В комнате стало очень тихо. Гражина, остолбенев, смотрела на этих, вдруг ставших совсем чужими, людей. Неужели ее могут… приравнять к ним?! Заставить носить такую звезду и… – додумать до конца было страшно.
Ципора, видно, заметила ее испуг.
– Папа, зачем ты пугаешь Гражину, никто ж не видел, как она к нам вошла. Когда будет уходить, я сперва сама выгляну на лестницу, проверю, нет ли там кого-нибудь. Из подъезда, – она повернулась к Гражине, – сможешь выйти спокойно: тут шесть квартир. С жильцами остальных пяти, – добавила она, – общаться не запрещено. Так что побудь еще немного у нас. – Она отворила дверь в свою комнату. – Пойдем ко мне.
Комната Гражине тоже показалась какой-то другой. Вместо кровати стоит широкая тахта. И этого шкафа с зеркалом не было. Только столик у окна, за которым они готовились к выпускным экзаменам (как давно это было!), тот же. И настольная лампа с зеленым абажуром та же. Но раньше не стояла под нею эта свадебная фотография. Ципора в длинном белом платье, пышной фате и жених – красивый, высокий. Оба улыбаются.
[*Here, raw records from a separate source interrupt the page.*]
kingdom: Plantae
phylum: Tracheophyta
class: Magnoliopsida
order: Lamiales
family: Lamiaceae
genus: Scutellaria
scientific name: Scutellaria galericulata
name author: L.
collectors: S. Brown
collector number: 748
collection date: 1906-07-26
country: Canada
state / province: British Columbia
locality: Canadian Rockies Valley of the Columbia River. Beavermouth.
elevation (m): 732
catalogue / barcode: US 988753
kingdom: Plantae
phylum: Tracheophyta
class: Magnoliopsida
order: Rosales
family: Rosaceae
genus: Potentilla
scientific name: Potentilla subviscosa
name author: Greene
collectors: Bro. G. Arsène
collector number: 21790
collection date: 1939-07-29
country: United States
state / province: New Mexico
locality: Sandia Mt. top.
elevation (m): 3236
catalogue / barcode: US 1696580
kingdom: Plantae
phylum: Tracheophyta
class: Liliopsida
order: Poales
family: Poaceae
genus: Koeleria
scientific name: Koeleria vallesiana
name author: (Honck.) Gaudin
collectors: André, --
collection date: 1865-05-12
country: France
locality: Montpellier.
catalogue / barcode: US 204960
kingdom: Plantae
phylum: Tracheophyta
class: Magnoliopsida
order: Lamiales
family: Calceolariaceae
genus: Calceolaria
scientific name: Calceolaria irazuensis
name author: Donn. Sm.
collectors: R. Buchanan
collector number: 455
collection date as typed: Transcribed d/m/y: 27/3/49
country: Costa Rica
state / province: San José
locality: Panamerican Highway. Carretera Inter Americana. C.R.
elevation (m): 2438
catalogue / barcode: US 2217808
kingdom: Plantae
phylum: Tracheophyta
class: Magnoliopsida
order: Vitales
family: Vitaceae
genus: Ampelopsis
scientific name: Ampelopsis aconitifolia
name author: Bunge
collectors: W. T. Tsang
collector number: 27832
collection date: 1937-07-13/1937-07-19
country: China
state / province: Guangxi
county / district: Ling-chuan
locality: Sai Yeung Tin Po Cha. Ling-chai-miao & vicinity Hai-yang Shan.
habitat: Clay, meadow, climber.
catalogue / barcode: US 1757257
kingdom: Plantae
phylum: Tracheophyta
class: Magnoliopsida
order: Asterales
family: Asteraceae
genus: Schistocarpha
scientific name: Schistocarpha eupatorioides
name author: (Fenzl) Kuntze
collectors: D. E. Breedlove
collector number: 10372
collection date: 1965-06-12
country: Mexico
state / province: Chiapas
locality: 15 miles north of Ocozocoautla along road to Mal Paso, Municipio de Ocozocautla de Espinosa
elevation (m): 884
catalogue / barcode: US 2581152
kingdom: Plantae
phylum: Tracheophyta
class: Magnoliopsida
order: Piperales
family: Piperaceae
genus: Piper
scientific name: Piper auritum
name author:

– Яшу забрали, – заметив, что она смотрит на фотографию, вздохнула Ципора. – Уже почти три недели, как не знаю, где он. – Она легонько, одним пальцем, погладила его на снимке. – Прямо с улицы взяли. Была облава на еврейских мужчин. – И опять погладила фотографию. – Оказывается, уже не первая, но мы этого не знали… Знали бы, не выпускали бы его из дому.
– Такое предвидеть невозможно, – попыталась ее утешить Гражина. Но Ципора, кажется, не услышала.
– Говорят, что всех задержанных уводят в тюрьму. Оттуда, собрав побольше таких арестантов, отправляют в какой-то лагерь.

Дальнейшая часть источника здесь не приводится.